Directions
Please restate each line of the data below exactly. Omit all images.

Records supplied
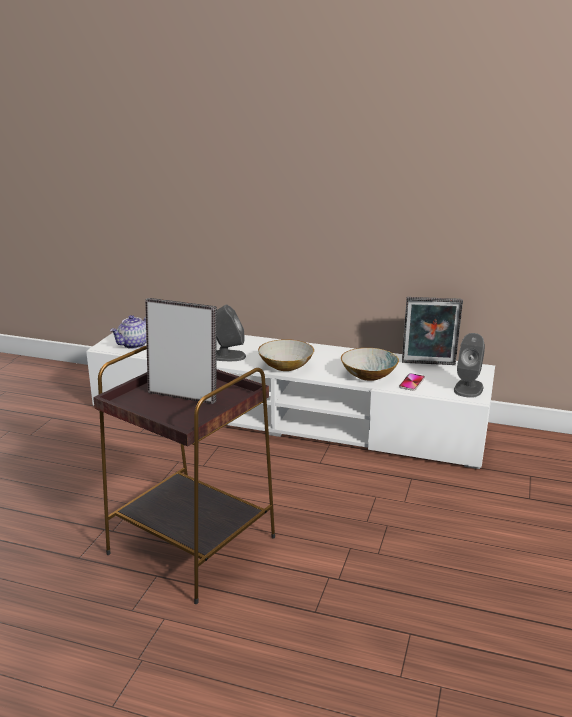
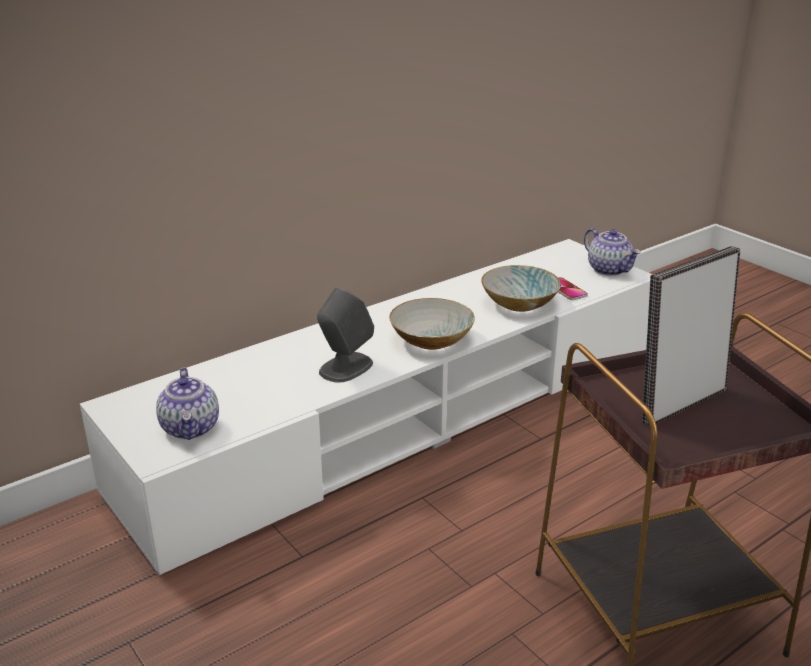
camera: 55 degrees left, 5 degrees up
(428, 364) = (529, 265): picture frame -> none
(468, 388) = (609, 269): grey speaker -> teapot

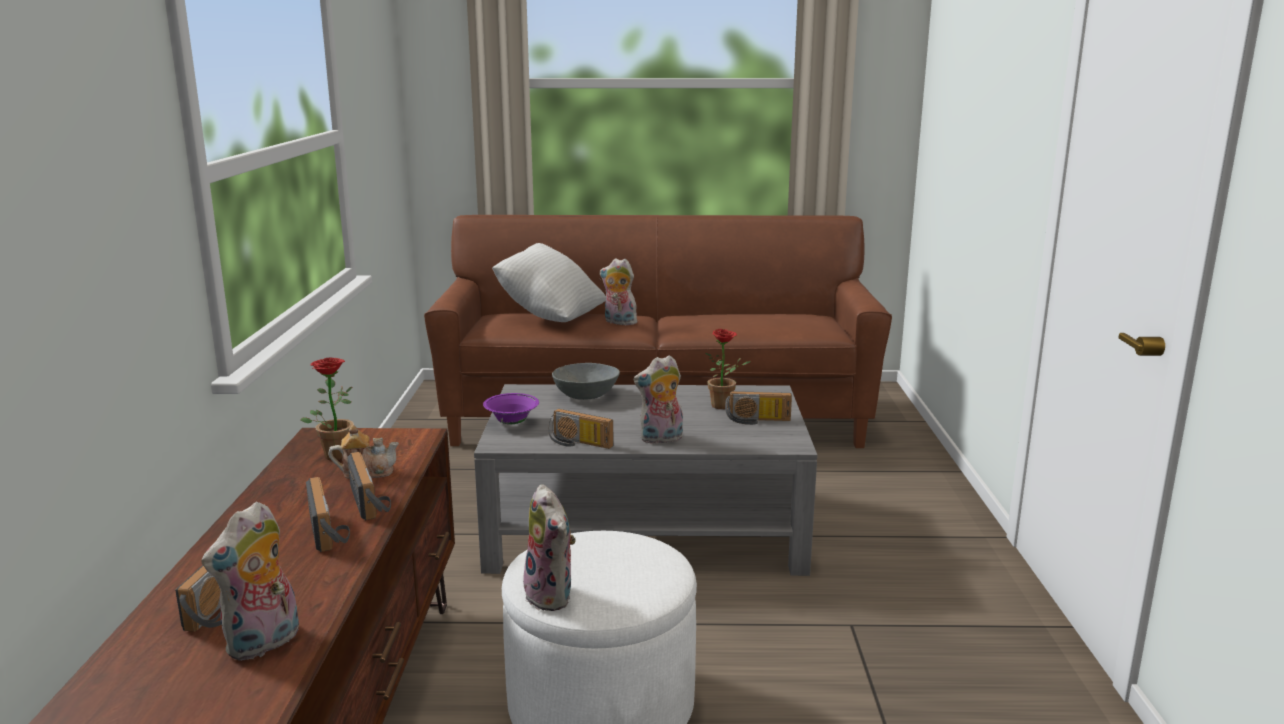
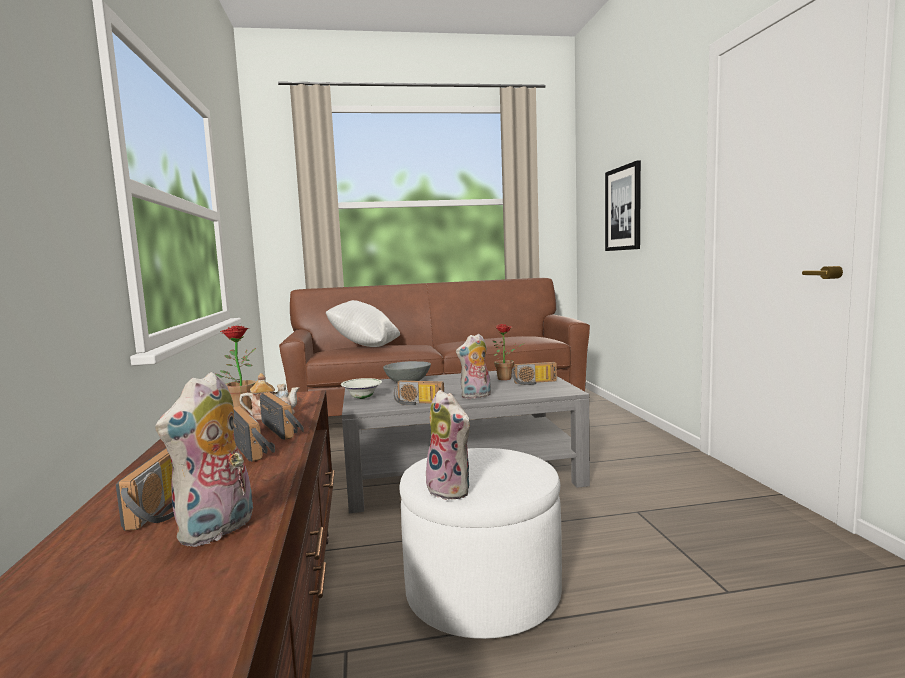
camera: 10 degrees left, 10 degrees down
(512, 422) = (362, 398): purple bowl -> white bowl
(618, 322) = (412, 346): plush toy -> none
(971, 130) = (623, 208): none -> picture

Solved problem
camera: 55 degrees left, 5 degrees up
(428, 364) = (529, 265): picture frame -> none
(468, 388) = (609, 269): grey speaker -> teapot

camera: 10 degrees left, 10 degrees down
(512, 422) = (362, 398): purple bowl -> white bowl
(618, 322) = (412, 346): plush toy -> none
(971, 130) = (623, 208): none -> picture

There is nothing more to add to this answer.